Elon Law scholar contributes to NPR report on Facebook

Associate Professor David S. Levine was interviewed on Halloween for a National Public Radio "Marketplace" segment on the difficulty of policing political content on Facebook and Twitter.

An Elon Law professor provided legal commentary for an NPR report that examined the reasons why Facebook and other social media platforms are not incentivized to filter content allegedly placed as part of the 2016 Russian political misinformation campaign, and similar foreign-sponsored advertising and commentary.

Associate Professor David S. Levine, an affiliate scholar at the Center for Internet and Society at Stanford Law School, spoke with "Marketplace" on Halloween about a bipartisan bill in Washington that would extend rules prohibiting foreign interference in U.S. elections to the digital realm.

As the segment points out, it's easy enough for Facebook to determine who paid for an online advertisment. But what about a "Vote for Donald" meme that someone was paid to create but shared organically through social channels?

"That dichotomy between paid advertising and organic content is at the heart of this challenge," Levine said. As long as political content drives activity and ad revenue, there's no market incentive remove it. Regulating it would also mean regulating free speech. "This is the tradeoff associated with having speech platforms in the first place."
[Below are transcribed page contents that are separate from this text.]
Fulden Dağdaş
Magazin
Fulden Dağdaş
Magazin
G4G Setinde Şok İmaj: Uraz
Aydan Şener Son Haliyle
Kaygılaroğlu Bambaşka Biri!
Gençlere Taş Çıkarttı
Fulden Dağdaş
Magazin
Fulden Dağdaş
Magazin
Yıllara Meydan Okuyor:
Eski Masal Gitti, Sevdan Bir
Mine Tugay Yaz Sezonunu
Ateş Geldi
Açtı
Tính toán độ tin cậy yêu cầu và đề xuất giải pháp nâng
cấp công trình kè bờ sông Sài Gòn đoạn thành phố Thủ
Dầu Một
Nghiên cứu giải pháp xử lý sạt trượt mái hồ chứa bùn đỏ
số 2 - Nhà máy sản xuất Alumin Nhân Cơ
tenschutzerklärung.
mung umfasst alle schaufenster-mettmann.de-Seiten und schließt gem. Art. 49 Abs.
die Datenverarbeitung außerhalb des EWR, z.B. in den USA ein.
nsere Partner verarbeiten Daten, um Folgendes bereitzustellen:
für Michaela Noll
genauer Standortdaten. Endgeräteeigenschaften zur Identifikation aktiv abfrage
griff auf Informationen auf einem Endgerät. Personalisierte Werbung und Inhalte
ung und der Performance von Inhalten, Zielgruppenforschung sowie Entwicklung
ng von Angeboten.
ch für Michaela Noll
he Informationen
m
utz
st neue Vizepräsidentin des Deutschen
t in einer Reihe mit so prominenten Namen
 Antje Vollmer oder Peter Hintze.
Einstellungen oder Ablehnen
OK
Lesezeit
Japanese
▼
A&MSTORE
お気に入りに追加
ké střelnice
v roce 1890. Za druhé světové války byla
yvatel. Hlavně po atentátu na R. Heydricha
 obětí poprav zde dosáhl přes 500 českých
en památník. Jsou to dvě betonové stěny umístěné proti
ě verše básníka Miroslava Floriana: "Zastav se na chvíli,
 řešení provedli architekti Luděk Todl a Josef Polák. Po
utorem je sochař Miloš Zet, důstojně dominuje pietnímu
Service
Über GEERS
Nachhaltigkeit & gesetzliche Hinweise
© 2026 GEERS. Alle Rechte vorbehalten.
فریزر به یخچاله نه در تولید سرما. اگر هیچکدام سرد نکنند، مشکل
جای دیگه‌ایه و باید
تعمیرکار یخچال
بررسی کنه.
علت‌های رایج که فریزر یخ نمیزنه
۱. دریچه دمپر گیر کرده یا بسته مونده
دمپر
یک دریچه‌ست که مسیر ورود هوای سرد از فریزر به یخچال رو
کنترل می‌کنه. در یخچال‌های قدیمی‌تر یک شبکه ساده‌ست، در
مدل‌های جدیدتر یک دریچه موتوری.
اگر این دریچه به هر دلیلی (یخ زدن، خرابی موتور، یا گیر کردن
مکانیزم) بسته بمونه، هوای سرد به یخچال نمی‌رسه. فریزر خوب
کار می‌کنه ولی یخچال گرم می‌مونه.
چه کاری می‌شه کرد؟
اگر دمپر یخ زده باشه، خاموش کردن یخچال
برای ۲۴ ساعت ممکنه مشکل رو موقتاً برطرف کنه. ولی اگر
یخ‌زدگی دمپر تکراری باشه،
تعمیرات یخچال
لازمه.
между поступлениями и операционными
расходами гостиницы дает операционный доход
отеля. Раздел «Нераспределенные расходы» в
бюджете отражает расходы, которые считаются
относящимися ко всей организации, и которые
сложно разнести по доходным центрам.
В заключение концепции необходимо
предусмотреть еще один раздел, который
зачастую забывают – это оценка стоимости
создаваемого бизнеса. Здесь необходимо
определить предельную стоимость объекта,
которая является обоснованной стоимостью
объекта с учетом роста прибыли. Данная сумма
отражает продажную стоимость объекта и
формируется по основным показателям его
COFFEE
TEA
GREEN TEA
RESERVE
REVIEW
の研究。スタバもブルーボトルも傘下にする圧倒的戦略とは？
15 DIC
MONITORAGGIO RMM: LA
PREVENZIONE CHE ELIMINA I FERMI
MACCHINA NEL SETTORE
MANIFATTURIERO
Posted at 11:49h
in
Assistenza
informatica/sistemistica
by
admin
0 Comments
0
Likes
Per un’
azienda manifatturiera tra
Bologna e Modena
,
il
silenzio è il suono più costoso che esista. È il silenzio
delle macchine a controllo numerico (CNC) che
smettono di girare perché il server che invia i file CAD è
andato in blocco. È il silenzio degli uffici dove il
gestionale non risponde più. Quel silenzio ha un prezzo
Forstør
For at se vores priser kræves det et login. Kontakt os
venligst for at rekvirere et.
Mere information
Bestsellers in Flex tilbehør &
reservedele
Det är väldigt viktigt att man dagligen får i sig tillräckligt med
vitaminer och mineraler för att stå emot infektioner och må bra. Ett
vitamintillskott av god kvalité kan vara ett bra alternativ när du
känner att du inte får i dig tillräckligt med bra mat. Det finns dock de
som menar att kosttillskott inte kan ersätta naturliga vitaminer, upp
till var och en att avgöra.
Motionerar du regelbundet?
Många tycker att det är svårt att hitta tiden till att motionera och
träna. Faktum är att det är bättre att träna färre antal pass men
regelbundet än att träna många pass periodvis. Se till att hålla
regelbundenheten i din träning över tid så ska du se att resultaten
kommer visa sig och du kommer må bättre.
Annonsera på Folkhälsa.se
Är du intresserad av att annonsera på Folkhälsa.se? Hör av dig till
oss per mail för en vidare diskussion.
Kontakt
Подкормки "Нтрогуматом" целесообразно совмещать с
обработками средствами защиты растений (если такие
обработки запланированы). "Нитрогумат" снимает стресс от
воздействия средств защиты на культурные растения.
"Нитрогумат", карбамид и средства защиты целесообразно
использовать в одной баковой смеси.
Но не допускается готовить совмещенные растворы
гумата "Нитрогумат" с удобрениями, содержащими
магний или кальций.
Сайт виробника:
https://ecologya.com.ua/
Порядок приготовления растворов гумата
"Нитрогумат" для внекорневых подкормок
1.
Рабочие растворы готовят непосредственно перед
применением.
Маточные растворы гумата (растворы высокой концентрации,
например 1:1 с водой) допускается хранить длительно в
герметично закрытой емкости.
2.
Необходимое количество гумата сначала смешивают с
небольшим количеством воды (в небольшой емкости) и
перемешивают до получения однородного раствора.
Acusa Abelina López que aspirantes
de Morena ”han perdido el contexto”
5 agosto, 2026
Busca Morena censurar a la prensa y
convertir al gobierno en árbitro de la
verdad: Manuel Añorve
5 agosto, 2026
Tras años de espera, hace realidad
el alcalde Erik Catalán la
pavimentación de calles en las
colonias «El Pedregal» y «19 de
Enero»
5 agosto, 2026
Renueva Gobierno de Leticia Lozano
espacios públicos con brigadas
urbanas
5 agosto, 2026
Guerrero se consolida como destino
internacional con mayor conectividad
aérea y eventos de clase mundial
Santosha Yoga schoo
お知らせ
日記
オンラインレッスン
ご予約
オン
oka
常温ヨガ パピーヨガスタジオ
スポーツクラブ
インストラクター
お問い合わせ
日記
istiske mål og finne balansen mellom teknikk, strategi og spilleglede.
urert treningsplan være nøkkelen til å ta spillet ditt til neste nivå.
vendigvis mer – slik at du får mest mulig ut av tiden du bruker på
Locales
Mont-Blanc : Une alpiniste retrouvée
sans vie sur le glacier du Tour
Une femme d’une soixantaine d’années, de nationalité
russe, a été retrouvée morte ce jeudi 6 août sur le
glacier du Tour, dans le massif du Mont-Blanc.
Americans don't want to limit free speech online, Levine told "Marketplace." That's part of what makes Facebook and Twitter the perfect target for foreign interference in elections

Listen to the full report here (beginning around the 3:15 mark of the segment titled "Is the estate tax saving America from artistocracy?")

Levine was a 2016-2017 Visiting Research Collaborator at Princeton University's Center for Information Technology Policy. He is also the founder and host of Hearsay Culture on KZSU-FM, an information policy, intellectual property law and technology talk show named as a top five podcast in the ABA's Blawg 100 of 2008.

His scholarship focuses on the operation of intellectual property law at the intersection of technology and public life, specifically information flows in the lawmaking and regulatory process and intellectual property law's impact on public and private secrecy, transparency and accountability.